During the course of my journey to Lillieoak, I had read another of her novels, to refresh my memory, and found that my youthful judgement had been accurate: the finale was very much a case of Sergeant Halfwit and Inspector Imbecile getting a thorough ticking-off from precocious Shrimp Seddon for being stumped by a perfectly obvious trail of clues that even Shrimp’s fat, long-haired dog, Anita, had managed to interpret correctly.

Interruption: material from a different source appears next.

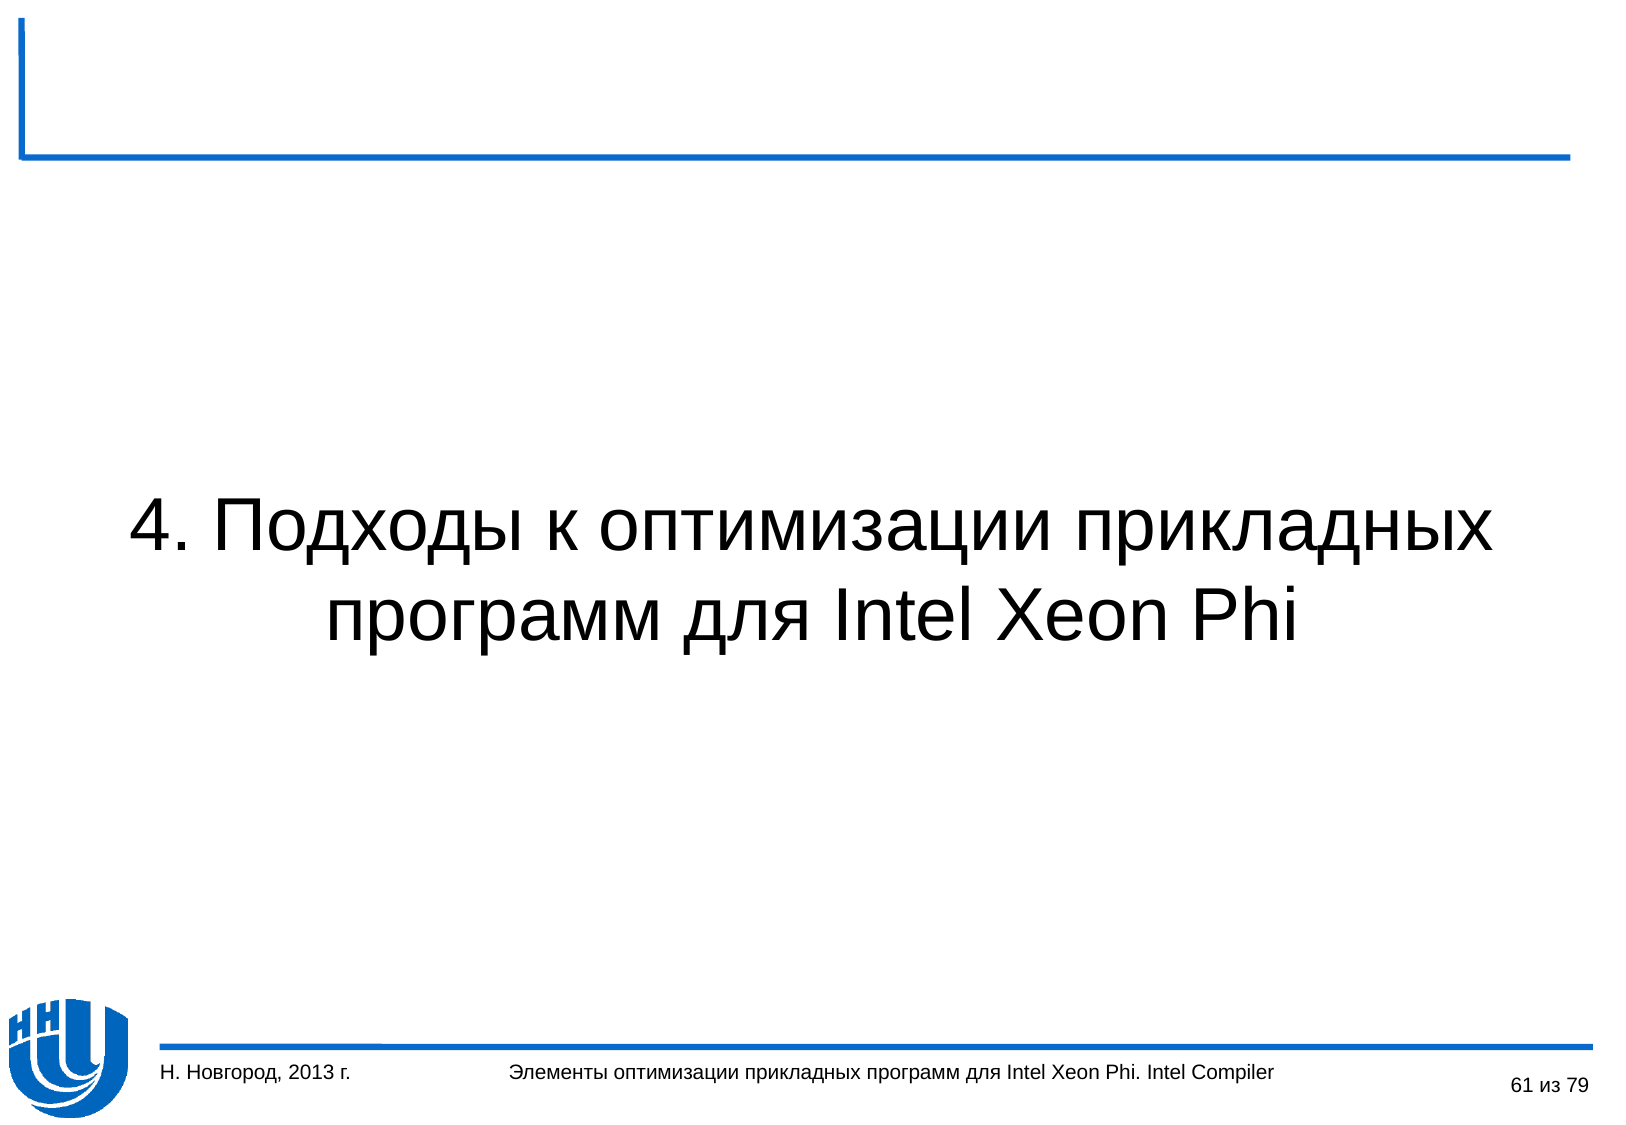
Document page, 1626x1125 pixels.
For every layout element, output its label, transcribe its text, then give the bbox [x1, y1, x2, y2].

The sun was about to set when I arrived at five o’clock in the afternoon, but it was still light enough for me to observe my rather spectacular surroundings. As I stood in front of Lady Playford’s grand Palladian mansion on the banks of the Argideen river in Clonakilty—with formal gardens behind me, fields to the left and what looked like the edge of a forest on my right—I was aware of endless space—the uninterrupted blues and greens of the natural world. I had known before setting off from London that the Lillieoak estate was eight hundred acres, but it was only now that I understood what that meant: no shared margins of your own world and that of anyone else if you did not desire it; nothing and nobody pressing in on you or hovering nearby the way they did in the city. It was no wonder, really, that Lady Playford knew nothing of the way policemen conducted themselves.
As I breathed in the freshest air I had ever inhaled, I found myself hoping I was right about the reason I had been invited here. Given the opportunity, I thought, I would happily suggest that a little realism would significantly improve Lady Playford’s books. Perhaps Shrimp Seddon and her gang, in the next one, could work in cooperation with a more competent police force …
Lillieoak’s front door opened. A butler peered out at me. He was of medium height and build, with thinning grey hair and lots of creases and lines around his eyes, but nowhere else. The effect was of an old man’s eyes inserted into a much younger man’s face.